• **Bounding box prediction data**:
Segment Open
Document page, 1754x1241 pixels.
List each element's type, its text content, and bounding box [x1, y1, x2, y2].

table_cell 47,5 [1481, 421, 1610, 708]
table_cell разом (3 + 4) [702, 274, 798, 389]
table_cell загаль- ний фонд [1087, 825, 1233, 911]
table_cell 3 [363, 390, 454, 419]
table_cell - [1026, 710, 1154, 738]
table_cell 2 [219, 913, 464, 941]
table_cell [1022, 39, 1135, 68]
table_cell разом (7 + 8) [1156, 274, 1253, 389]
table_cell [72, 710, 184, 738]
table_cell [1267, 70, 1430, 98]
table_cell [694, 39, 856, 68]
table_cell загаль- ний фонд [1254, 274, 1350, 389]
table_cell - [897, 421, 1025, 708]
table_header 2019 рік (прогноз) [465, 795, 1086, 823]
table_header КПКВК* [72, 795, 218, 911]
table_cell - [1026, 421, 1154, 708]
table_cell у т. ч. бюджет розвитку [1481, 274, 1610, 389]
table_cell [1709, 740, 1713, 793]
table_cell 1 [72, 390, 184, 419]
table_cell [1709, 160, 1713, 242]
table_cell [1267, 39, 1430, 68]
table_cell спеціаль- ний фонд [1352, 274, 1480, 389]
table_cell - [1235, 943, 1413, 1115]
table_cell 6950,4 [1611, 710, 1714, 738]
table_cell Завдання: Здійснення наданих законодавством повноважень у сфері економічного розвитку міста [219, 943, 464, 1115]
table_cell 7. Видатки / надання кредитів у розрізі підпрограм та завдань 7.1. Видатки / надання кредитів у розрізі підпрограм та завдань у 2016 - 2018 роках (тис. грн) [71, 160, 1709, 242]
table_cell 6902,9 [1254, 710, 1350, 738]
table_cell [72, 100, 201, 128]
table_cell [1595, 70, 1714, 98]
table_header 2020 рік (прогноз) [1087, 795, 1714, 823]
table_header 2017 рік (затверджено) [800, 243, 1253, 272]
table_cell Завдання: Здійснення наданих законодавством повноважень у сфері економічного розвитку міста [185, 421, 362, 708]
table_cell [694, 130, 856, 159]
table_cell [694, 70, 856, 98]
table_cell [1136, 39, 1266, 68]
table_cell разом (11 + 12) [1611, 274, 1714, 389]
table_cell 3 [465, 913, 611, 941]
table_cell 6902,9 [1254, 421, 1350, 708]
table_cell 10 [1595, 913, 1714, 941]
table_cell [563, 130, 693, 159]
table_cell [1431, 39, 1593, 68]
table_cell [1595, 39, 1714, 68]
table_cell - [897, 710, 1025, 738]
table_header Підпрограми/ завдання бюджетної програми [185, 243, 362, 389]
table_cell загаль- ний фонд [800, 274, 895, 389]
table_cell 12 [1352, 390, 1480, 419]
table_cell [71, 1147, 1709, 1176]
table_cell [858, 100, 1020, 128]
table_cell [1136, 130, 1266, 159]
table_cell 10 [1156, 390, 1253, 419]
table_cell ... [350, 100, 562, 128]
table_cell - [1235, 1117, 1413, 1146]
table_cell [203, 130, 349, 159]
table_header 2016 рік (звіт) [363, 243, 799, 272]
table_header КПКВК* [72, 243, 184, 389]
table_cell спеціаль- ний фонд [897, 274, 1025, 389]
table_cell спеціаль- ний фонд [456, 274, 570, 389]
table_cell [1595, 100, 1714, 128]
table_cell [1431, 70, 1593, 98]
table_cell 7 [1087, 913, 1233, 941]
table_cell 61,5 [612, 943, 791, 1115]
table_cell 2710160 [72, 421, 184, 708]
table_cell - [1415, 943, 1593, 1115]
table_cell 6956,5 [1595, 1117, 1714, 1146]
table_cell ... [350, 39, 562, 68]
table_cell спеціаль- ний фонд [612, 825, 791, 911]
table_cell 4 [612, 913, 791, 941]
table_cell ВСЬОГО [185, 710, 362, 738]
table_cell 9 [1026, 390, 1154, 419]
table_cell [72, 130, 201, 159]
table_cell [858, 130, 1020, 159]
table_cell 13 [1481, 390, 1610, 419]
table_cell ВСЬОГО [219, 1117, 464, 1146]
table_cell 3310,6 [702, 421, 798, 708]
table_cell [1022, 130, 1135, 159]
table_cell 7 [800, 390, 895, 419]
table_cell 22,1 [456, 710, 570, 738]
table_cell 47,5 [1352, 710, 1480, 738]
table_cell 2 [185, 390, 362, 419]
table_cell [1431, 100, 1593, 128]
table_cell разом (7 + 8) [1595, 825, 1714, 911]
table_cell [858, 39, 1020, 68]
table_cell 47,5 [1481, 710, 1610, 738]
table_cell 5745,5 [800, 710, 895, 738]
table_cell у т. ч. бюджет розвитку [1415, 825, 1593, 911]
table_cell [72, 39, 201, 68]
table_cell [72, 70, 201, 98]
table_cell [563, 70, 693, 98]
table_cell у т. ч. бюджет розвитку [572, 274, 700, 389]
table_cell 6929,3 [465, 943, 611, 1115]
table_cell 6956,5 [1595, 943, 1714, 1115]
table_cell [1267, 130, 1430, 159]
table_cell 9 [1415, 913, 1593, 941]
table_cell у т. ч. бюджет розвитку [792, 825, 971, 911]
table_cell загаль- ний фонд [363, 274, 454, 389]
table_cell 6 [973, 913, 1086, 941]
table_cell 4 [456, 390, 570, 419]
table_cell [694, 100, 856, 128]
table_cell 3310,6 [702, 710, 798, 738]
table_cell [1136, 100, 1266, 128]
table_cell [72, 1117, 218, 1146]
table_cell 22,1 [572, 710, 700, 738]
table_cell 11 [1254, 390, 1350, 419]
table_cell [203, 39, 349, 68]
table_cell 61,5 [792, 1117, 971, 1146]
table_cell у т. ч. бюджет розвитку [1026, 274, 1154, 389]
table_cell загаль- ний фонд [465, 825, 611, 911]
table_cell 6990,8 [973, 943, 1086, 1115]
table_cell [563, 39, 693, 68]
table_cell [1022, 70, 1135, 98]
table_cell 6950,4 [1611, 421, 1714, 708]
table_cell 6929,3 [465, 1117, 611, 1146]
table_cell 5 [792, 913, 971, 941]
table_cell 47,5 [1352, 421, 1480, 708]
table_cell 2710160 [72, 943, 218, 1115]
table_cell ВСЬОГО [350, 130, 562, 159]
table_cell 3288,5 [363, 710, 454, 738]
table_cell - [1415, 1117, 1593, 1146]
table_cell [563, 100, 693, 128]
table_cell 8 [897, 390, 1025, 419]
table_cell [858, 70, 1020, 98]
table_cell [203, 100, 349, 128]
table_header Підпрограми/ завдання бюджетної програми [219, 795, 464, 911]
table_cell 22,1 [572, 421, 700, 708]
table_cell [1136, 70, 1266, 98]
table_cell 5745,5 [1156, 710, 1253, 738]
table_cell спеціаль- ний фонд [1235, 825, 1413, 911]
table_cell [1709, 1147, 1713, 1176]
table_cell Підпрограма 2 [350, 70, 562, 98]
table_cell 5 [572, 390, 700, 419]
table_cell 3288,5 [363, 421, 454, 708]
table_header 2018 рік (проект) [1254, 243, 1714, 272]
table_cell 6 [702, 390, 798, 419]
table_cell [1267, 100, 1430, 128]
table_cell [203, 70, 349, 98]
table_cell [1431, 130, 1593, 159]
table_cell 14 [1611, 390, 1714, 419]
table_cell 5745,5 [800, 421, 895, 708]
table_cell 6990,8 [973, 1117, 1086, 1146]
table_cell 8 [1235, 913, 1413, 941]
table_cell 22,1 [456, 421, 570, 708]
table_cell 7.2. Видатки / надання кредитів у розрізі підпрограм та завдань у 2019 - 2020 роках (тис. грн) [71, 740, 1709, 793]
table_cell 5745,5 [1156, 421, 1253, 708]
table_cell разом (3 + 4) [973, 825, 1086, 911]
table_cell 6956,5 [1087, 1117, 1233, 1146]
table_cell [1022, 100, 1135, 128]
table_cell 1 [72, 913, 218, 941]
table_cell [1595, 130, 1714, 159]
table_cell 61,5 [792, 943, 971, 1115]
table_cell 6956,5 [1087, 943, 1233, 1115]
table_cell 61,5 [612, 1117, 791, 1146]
Segment Closed
• **Exercise prompt**:
Scan the entries above, and wherever a line holds the string "програми", copy it.

• **Task response**:
table_header Підпрограми/ завдання бюджетної програми [185, 243, 362, 389]
table_header Підпрограми/ завдання бюджетної програми [219, 795, 464, 911]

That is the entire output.